(Soal Latihan)
1. Jawablah pertanyaan berikut berdasarkan teks tentang tol trans-Sumatera.
(a) Di mana upacara peletakan batu pertama ruas Bakauheni—Terbanggibesar diadakan?
(b) Berapa kira-kira biaya pembangunan JSS?
(c) Berapa panjang tol trans-Sumatera Bakauheni—Banda Aceh?
2. Teruskan teks tentang tol trans-Sumatera mulai dari kalimat terakhirnya.

(Bacaan Pilihan)
******************************

Kata Kunci

Blogumulus by Roy Tanck and Amanda Fazani

Tol Sumatera Bukan Isapan Jempol!

HARI ini, 30 April 2015, Presiden Joko Widodo dijadwalkan meletakkan batu pertama pembangunan jalan tol trans-Sumatera ruas Bakauheni—Terbanggibesar. Upacaranya di Sabahbalau, Jatiagung, Lampung Selatan. Pembangunan jalan tol trans-Sumatera dipercepat karena oleh pemerintahan Joko Widodo dijadikan sebagai kompensasi atas penundaan pembangunan jembatan Selat Sunda (JSS)—yang sejak lama didamba warga Sumatera, terutama Lampung.

Pembangunan JSS ditunda bukan hanya karena biayanya yang terlalu besar, jembatan sepanjang 30 km itu ternyata setara jalan tol trans-Sumatera, tapi juga karena pemerintahan Joko Widodo menetapkan prioritas pembangunan Indonesia sebagai poros maritim dunia, JSS jadi kurang selaras dengan prioritas itu. JSS berbiaya sekitar Rp200 triliun, sedangkan tol trans-Sumatera Bakauheni—Banda Aceh sepanjang 2.700 km. Kalau per km Rp70 miliar, biayanya sekitar Rp189 triliun.

******************************

(Bahan Kajian)
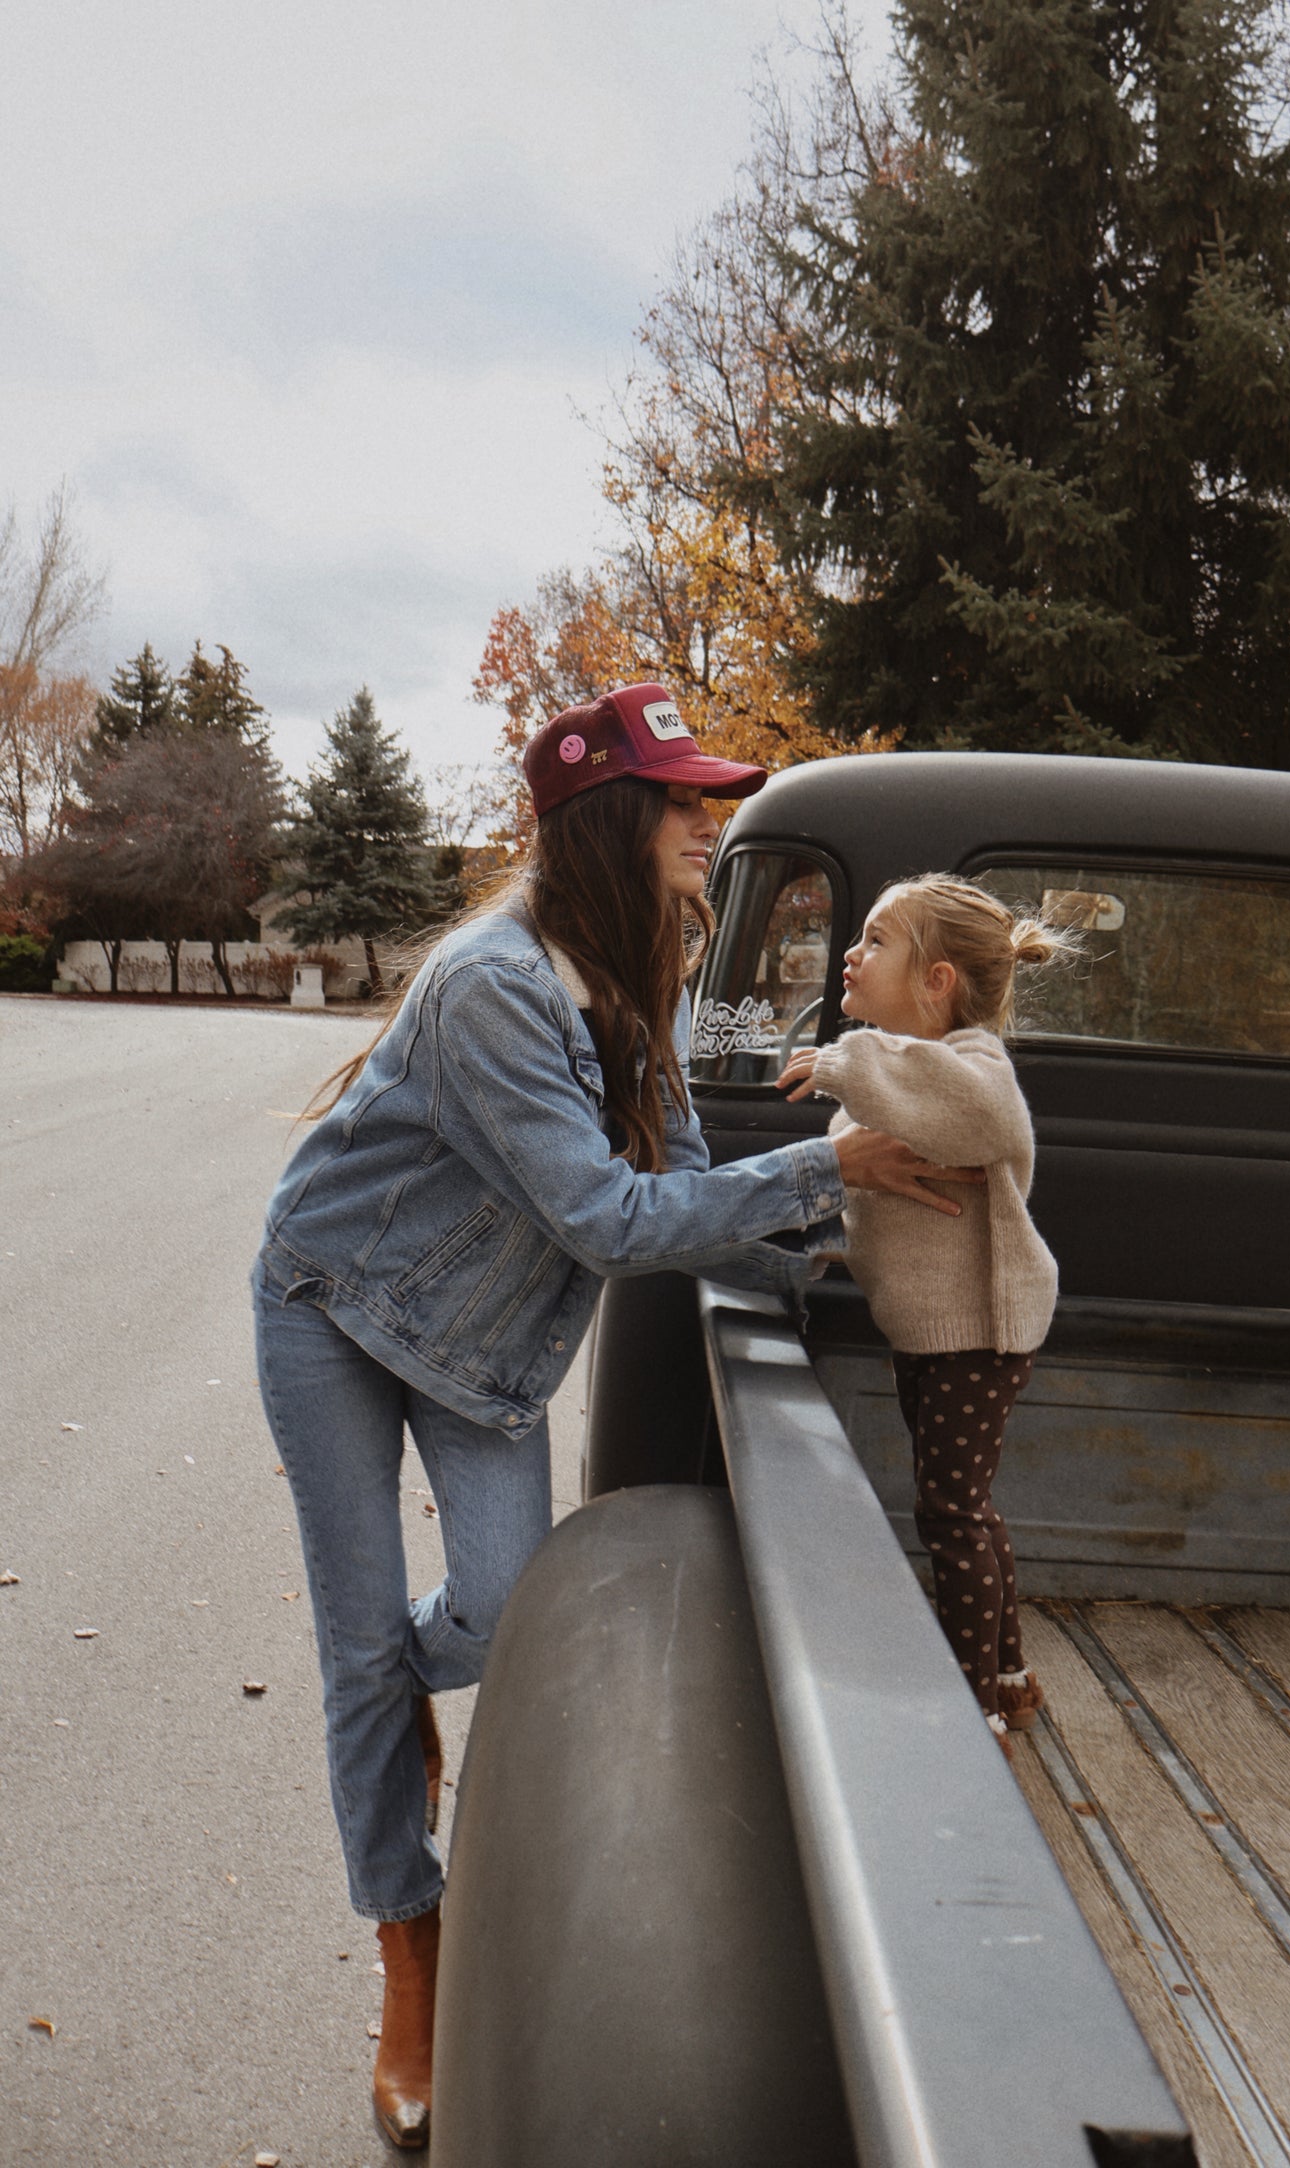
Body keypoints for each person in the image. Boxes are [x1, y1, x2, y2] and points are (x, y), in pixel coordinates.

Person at [251, 683, 983, 2150]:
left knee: (505, 1608)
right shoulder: (490, 984)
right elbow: (600, 1216)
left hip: (486, 1349)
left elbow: (681, 1188)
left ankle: (382, 1699)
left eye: (713, 804)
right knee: (355, 1650)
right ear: (608, 818)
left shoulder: (640, 972)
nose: (709, 830)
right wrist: (818, 1169)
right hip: (334, 1309)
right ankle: (412, 1949)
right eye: (688, 805)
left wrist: (813, 1255)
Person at [777, 874, 1069, 1758]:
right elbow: (851, 1154)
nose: (852, 957)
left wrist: (839, 1058)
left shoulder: (972, 1068)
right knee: (967, 1509)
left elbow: (973, 1112)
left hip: (978, 1333)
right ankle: (1012, 1680)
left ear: (937, 981)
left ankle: (971, 1710)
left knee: (950, 1512)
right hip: (934, 1331)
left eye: (874, 942)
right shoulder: (905, 1075)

******************************

(Jawaban per Nomor)
1.
(a) Di Sabahbalau, Jatiagung, Lampung Selatan.
(b) Sekitar Rp200 triliun.
(c) 2.700 km.

2.
 Pelaksanaan groundbreaking hari ini juga kejutan karena sebelumnya sempat tersiar kabar diundur dengan alasan dana untuk proyeknya terkendala perubahan nomenklatur Kementerian Pekerjaan Umum (PU) menjadi Pekerjaan Umum dan Perumahan Rakyat (PUPR). Pengukuran dan pembayaran ganti rugi lahan pun macet karena itu. 

Tapi, seiring berita dari Menteri BUMN Rini Sumarno ada kucuran dana 40 miliar dolar AS dari China Development Bank dan Industrial dan Commercial Bank of China kepada konsorsium BUMN Hutama Karya yang menggarap pembangunan jalan tol trans-Sumatera (Kompas.com, 25/4), pembangunan tol trans-Sumatera pun jadi nyata, bukan isapan jempol lagi. Peletakan batu pertama jalan tol langsung mengubah gambaran kemajuan kawasan Sumatera masa depan.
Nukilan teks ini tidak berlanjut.